Testo |
Tutte le società moderne sono sistemi produttori di merci, indipendentemente dal fatto che siano regolati dallo Stato (socialismo di Stato, keynesismo) oppure da una forma di mercato più sfrenato (capitalismo di concorrenza neoliberista); il loro sistema di riferimento comune è il mercato mondiale. Il mercato universale, però, non esiste di per sé, ma è la sfera funzionale di un fine in sé irrazionale, che consiste nel far diventare il valore un valore maggiore attraverso il far diventare il denaro più denaro (valorizzazione del capitale o accumulazione del capitale). E' solo attraverso questo fine in sé, che sta alla base, soggiacente, che il mercato è diventato universale; mentre nella società pre-moderna la produzione di merci aveva solamente carattere marginale e la vita si riproduceva, per lo più, sotto altre forme. Karl Marx aveva colto questa differenza con due semplici formule della relazione fra la merce (M) ed il denaro (D). La relazione, nella società agraria - nei pori della quale la merce era una semplice forma di nicchia - funzionava secondo la formula M-D-M. Il denaro qui si limitava al ruolo di mediazione, e gli oggetti in forma di merce si trovavano al principio ed alla fine della transazione. Nella modernità, la relazione si inverte, e funziona secondo la formula D-M-D'. Gli oggetti concreti sono solo il "mezzo" per la valorizzazione del capitale-denaro, ossia, per la trasformazione del valore (D) in più valore (D'). Questo significa che la soddisfazione delle necessità viene ridotta ad un semplice sottoprodotto della valorizzazione e diventa dipendente da questa. La produzione si slega dai lacci sociali della vita, come "economia imprenditoriale", e si autonomizza come processo sistemico anonimo nei confronti degli esseri umani, che smettono di avere qualsiasi controllo sulla riproduzione della loro propria vita.

Richiesta 1 | Nel testo, con quale formula funzionava la relazione tra merce e denaro nella società agraria?

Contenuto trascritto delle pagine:
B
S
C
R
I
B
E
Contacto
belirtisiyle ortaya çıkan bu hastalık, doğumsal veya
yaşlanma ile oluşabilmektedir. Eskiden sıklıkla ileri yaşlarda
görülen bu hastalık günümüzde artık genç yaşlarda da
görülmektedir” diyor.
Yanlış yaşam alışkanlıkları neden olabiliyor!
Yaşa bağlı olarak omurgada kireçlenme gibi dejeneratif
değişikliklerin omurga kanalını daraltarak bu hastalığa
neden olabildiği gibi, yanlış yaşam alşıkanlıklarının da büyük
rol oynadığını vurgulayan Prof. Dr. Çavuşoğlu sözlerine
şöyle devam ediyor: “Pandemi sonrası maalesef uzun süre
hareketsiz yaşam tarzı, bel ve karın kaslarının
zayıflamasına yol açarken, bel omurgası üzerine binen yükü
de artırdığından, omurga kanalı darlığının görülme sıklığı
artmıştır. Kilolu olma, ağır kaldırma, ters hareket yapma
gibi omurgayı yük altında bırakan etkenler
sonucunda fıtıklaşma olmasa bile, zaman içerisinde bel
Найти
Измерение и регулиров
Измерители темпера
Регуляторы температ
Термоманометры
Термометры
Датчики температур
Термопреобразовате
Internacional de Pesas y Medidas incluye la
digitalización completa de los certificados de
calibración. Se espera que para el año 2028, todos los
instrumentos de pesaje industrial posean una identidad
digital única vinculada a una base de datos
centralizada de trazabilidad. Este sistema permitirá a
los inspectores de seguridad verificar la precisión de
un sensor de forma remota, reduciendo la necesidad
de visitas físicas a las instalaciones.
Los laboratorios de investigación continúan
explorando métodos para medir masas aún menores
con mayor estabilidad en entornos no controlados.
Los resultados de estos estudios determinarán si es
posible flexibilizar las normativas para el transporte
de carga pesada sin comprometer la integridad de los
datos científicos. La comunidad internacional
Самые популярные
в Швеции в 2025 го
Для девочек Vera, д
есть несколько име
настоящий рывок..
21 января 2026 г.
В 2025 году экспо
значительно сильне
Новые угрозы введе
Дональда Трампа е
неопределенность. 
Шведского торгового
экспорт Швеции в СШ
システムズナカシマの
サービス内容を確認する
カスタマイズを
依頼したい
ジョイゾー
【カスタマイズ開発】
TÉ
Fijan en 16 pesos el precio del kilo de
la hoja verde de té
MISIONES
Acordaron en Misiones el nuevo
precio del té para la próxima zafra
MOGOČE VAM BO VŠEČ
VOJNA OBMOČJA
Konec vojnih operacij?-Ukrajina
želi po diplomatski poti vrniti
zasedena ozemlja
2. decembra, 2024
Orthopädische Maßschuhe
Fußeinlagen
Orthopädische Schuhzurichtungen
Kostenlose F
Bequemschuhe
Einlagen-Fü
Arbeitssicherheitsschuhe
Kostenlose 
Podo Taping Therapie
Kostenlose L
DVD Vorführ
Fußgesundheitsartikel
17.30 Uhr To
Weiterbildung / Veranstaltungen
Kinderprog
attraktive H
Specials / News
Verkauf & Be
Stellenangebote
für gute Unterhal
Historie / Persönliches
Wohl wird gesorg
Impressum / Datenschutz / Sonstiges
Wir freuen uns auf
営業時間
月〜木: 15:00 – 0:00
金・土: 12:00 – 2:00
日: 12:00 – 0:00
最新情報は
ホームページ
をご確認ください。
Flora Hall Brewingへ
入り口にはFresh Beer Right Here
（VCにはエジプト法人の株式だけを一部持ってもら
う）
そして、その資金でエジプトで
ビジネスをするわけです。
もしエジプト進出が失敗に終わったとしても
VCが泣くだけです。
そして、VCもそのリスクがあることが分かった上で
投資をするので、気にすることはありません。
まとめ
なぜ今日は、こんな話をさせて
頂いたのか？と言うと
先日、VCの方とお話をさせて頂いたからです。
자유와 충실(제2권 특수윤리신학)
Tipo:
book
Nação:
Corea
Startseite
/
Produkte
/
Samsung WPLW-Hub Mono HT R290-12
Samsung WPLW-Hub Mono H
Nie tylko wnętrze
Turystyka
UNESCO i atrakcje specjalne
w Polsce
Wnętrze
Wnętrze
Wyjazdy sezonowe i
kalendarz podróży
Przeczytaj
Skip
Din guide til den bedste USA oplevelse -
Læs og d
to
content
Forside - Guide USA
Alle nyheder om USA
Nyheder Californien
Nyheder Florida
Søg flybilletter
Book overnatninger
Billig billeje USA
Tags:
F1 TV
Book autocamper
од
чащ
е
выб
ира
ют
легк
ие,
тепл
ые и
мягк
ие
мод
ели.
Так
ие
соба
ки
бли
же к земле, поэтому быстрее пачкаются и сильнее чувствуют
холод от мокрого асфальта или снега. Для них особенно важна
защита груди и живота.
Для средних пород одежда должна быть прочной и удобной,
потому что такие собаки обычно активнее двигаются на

Richiesta 2 | Ricopia dall'elenco tutto quello che va dall'inizio fino alla riga che contiene "rol oynadığını vurgulayan", compresa.

Risposta 1 | Con la formula M-D-M.

Risposta 2 |
B
S
C
R
I
B
E
Contacto
belirtisiyle ortaya çıkan bu hastalık, doğumsal veya
yaşlanma ile oluşabilmektedir. Eskiden sıklıkla ileri yaşlarda
görülen bu hastalık günümüzde artık genç yaşlarda da
görülmektedir” diyor.
Yanlış yaşam alışkanlıkları neden olabiliyor!
Yaşa bağlı olarak omurgada kireçlenme gibi dejeneratif
değişikliklerin omurga kanalını daraltarak bu hastalığa
neden olabildiği gibi, yanlış yaşam alşıkanlıklarının da büyük
rol oynadığını vurgulayan Prof. Dr. Çavuşoğlu sözlerine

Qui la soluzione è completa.